Cato’s was the last word on Franklin in fiction for nearly a decade, until Caroline Tapley’s 1974 young adult novel John Came Down the Backstay. Just as would John Wilson’s YA novelAcross Frozen Seas twenty years later, Tapley focused on one of the cabin “boys” aboard the Erebus and Terror, and the natural fears such a lad would have on embarking on such a perilous voyage. The perspective of a young person makes for compelling storytelling, and yet is not quite consistent with the facts, since all four of the “boys” entered into the muster rolls for Franklin’s ships were at least twenty-one years of age upon sailing.

Perhaps the most daring, resonant, and influential of all Franklin fictions, Sten Nadolny’s Die Entdeckung der Langsamkeit, appeared in German in 1983. Under the title “The Discovery of Slowness,” a brilliant English translation by Ralph Freedman appeared in 1987, and for the first time British and American readers could experience a book which, among other things, launched a televsion series, an opera, and a business philosophy whose seminars dominated the executive suites of German corporations throughout the 1980’s. The keu concept here was “langsamkeit” – slowness – a word whose previous associations had been with mental retardation. Nadolny imagines Franklin as a “slow” child, but sees this not as an impairment but a brilliant gift. The same boy who stood by the schoolhouse wall, unable to catch a thrown ball because he always reached for it after he arrived, found his perfect career in the ice, in a region of the world where being “slow” was just what was called for. Nadolny's novel is notable for the way it combines the carefully-researched actual life of Franklin with the strange conceit of Franklin's "slowness" in such a way that, fanciful though it is, one at times feels as though one is reading his true life story -- or even a truer one.

A lively sense of humor and historical irony were melded in the next Franklin-flavored yarn, Canadian author Mordecai Richler’s sprawling and inventive Solomon Gursky Was Here(1990). In Richler’s playful animadversion on all that has come before, one of the frozen bodies of Franklin’s men excavated by archaeologists turns out to have been given an Orthodox Jewish burial. In the ensuing ruckus, the arrival by sledge of a mysterious man named “Toolooah” (a westernized spelling of the name given Franklin by the Inuit) in the outlands of northern Ontario passes almost without notice – until someone realizes who he might actually be. Although both characters eventually are absorbed within the crazy quilt of the Gursky family, the Franklin connection brings a distinctively Canadian twist to the tale; Richler admitted having been inspired in part by the exhumations of the graves on Beechey Island by Owen Beattie.
----------------------------------------
* _REQUIRED ACTIONS_
• A. Rewrite the part of the passage on Franklin fiction that opens with the words containing "Cato’s was the" and closes with "age upon sailing.", replacing "perilous" with "hazardous".
• B. Extend the passage on Franklin fiction by continuing it from where it stops.
The material that follows has no connection to the passage on Franklin fiction.

* _DATA EXCERPTS_
----------------------------------------
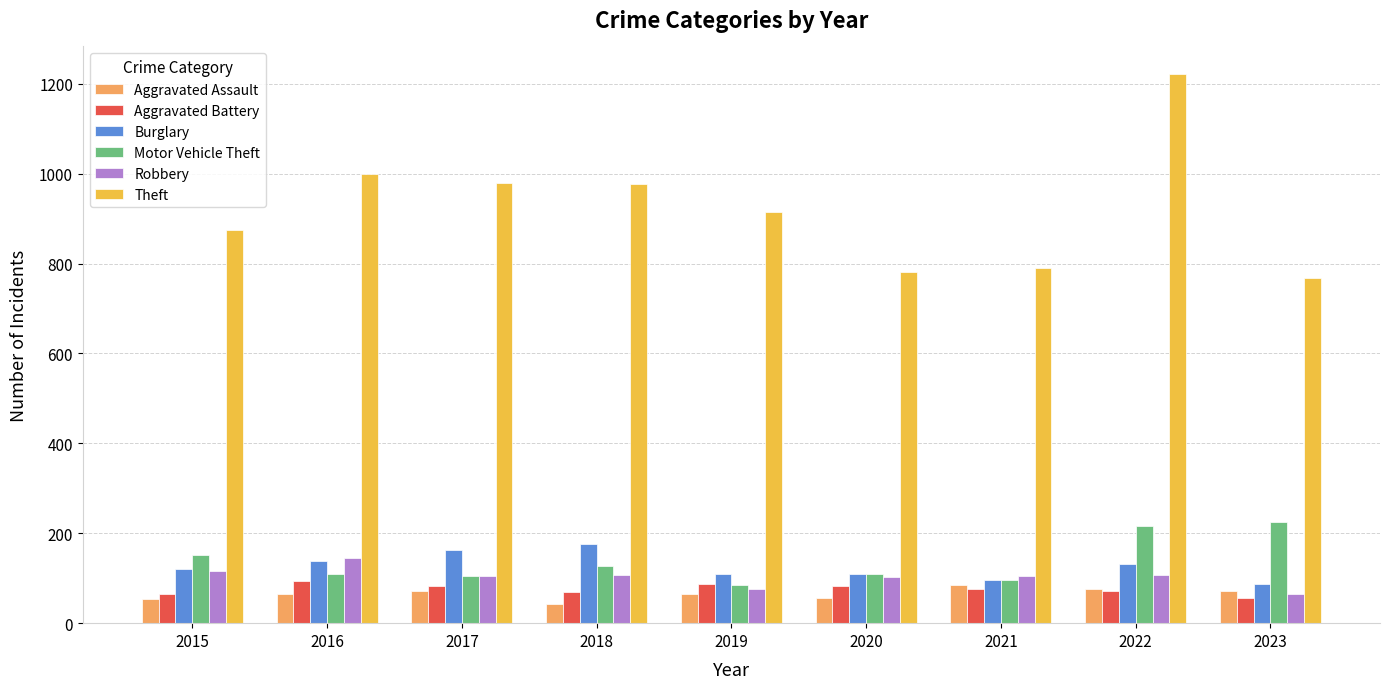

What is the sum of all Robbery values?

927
----------------------------------------
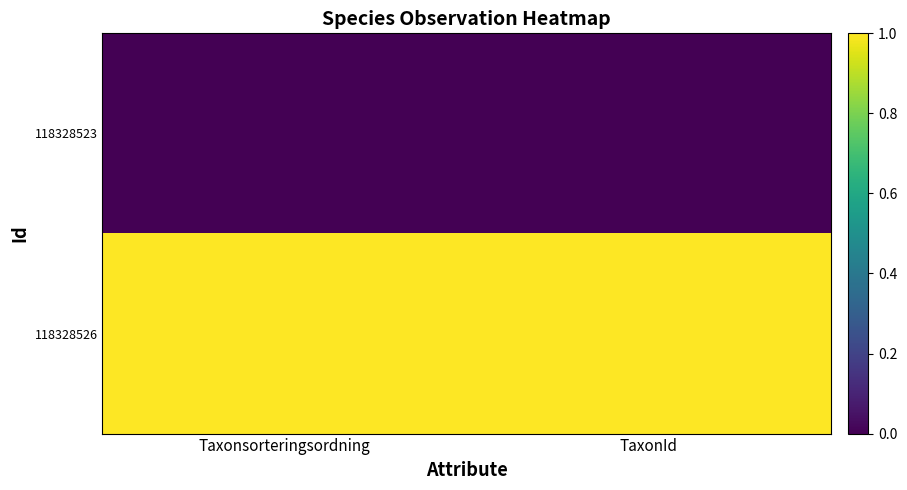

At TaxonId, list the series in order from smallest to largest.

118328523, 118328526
----------------------------------------
* _ANSWER SET_
• A.
Cato’s was the last word on Franklin in fiction for nearly a decade, until Caroline Tapley’s 1974 young adult novel John Came Down the Backstay. Just as would John Wilson’s YA novelAcross Frozen Seas twenty years later, Tapley focused on one of the cabin “boys” aboard the Erebus and Terror, and the natural fears such a lad would have on embarking on such a hazardous voyage. The perspective of a young person makes for compelling storytelling, and yet is not quite consistent with the facts, since all four of the “boys” entered into the muster rolls for Franklin’s ships were at least twenty-one years of age upon sailing.

• B.
The year 1994 saw two ambitious new Franklin fictions: Rudy Wiebe’s A Discovery of Strangers, a provocative historical novel based on Franklin’s first land expedition of 1819-21, and William T. Vollmann’s postmodern pastiche, The Rifles. Wiebe’s book takes a new tactic in having almost the entire tale told from the view of the indigenous peoples and animals of northern Canada; his portrayals of Keshkerrah and Greenstockings are particularly poignant. Wiebe did extensive research on the Tetsot’ine people of the Dene confederation, a group with which his own ancestors, early Mennonite settlers in the area, had enjoyed friendly relations. He was criticized in some quarters for romanticizing his First Nation narrators, and demeaning Franklin, who is known by his Dene nickname “Thick English” throughout the novel. And the same time, the less-famous members of Franklin’s party, particularly midshipman Hood and ordinary seaman Robert Hepburn are sympathetically recalled, and Hepburn takes a turn as the novel’s central narrator.

Vollmann’s The Rifles, published as the sixth of his “Seven Dreams” novels which cover different historical aspects of the colonization of the Americas, is perhaps the most unromantic of all Franklin fictions. The book’s main narrator, like all of Vollmann’s antiheroes loosely based on himself, is a northern vagabond with an Inuk girlfriend, Reepah. The novel hints that they are the reincarnations of Sir John and Lady Jane Franklin, though if true, this must mean that there must have been a considerable karmic debt to be paid off, as these new lives are fraught with poverty, bad teeth, and a profound aimlessness of purpose. Woven in are small sections which halfheartedly re-create the events of the Franklin expedition, as well as a somewhat narcissistic postscript describing Vollmann’s self-arranged sojourn at an abandoned military base on Ellesmere Island. The overall effect is, for me, far from satisfactory, though sprinkled throughout are the usual Vollmann moments of scattershot genius.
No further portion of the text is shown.